The United States consumed a total of 97.4 trillion BTUs of energy in 2016 with over 80% of that energy consumption source being fossil fuel combustion. Before a combustion reactions reaches its end products, a number of intermediate products form and may react with other abundant atmospheric species to form aerosol particles and acid rain, both of which have potentially negative impacts on both human-made structures and the natural environment.

In an effort to counteract the consequences of fossil fuel combustion, scientists are interested in understanding the reaction mechanisms of hydrocarbon combustion reactions to understand which intermediate products form and how.

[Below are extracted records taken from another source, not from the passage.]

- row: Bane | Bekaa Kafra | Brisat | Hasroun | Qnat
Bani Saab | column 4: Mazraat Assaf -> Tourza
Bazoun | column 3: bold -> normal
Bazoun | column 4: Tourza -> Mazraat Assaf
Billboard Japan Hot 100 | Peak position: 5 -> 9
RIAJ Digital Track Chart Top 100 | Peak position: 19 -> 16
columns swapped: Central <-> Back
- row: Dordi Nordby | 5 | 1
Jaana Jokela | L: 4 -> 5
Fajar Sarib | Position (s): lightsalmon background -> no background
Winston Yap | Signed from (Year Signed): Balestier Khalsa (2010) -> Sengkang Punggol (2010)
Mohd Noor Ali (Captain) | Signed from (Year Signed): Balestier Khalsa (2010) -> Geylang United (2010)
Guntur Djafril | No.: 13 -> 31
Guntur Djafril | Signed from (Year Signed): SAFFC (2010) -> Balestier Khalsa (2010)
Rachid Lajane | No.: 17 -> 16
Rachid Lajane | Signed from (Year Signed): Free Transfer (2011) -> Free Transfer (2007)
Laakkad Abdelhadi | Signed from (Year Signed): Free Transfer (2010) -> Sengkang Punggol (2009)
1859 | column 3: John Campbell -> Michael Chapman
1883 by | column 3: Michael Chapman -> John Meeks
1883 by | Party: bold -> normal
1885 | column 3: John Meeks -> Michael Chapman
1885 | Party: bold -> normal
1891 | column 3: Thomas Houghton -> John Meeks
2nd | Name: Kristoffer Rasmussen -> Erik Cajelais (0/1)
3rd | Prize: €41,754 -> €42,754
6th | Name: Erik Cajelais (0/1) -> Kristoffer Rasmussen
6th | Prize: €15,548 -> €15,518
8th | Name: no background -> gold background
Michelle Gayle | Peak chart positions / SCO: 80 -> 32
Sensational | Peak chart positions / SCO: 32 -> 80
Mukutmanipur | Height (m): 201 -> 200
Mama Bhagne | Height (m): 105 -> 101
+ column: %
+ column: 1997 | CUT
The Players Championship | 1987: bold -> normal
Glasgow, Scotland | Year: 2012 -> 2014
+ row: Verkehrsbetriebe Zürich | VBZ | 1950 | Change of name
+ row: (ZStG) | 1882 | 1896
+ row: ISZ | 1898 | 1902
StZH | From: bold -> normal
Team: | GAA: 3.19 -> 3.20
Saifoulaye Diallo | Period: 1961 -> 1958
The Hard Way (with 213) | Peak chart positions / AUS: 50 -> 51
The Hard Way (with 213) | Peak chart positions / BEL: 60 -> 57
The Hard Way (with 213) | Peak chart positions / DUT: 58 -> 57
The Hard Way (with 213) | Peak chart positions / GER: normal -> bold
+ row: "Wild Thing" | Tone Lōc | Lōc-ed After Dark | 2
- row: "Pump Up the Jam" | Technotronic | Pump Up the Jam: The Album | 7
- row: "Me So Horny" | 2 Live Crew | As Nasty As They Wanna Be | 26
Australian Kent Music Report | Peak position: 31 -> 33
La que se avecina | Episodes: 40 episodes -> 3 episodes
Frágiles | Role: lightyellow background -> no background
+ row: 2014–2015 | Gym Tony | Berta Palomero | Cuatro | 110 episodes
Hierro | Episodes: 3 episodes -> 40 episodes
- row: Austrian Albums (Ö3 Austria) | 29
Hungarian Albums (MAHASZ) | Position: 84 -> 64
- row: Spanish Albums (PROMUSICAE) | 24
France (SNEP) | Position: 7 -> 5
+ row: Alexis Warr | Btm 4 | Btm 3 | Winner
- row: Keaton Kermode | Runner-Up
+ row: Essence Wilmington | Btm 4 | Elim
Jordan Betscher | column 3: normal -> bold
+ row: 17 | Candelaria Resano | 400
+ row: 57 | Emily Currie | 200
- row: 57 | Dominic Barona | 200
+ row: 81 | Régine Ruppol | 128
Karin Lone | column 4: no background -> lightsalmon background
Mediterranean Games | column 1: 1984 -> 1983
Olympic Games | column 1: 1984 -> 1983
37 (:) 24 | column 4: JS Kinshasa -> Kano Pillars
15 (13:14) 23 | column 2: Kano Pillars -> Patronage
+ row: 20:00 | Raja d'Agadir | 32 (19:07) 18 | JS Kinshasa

One of the many intermediate products formed in hydrocarbon combustion reactions if the formyl radical, HCO. Discovered in 1934, HCO has since been proven to form in many hundreds of combustion reactions and plays key roles in both atmospheric and interstellar chemistry, namely as a donor of hydroxyl radicals.

While alkane combustion has been studies extensively in the past, alkene and alkyne combustion has received little attention beyond the short-chain species: ethylene, propene, acetylene, and propyne. Due to remaining relatively uninvestigated, the formation of HCO during alkyne combustion reactions is focused on in this project. This thesis provides both an experimental and theoretical perspective on the reactions of atomic oxygen atoms, O(3P), with the alkynes propargyl alcohol and 3-butyn-1-ol.

Preliminary experimental studies of alkyne combustion revealed strong variations in HCO absorption intensity across different alkyne species. The most dramatic difference in HCO absorption intensity was observed between the combustion of propyne and propargyl alcohol, where propargyl alcohol gave a much stronger signal for HCO than propyne. Both compounds are three carbon alkynes, with the only difference being the hydroxyl substituent on propargyl alcohol. This study attempts to explain these variations via computational investigation. Utilizing optimization QM methods, potential energy profiles are mapped out to reveal the energetics of reaction pathways that result in the formation of HCO. Isoformyl radical, HOC, is also investigated computationally in this project as it is the higher energy isomer of HCO and may isomerize to the lower energy state.

The computational portion of this study reveals a higher number of HCO/HOC formation pathways for the alcohol-substituted alkynes and focused on the reactions of O(3P) + propargyl alcohol and O(3P) + 3-butyn-1-ol. The experimental portion of this study involves the detection of HCO as it forms during alkyne combustion via Cavity Ring-down Laser Absorption Spectroscopy (CRDLAS).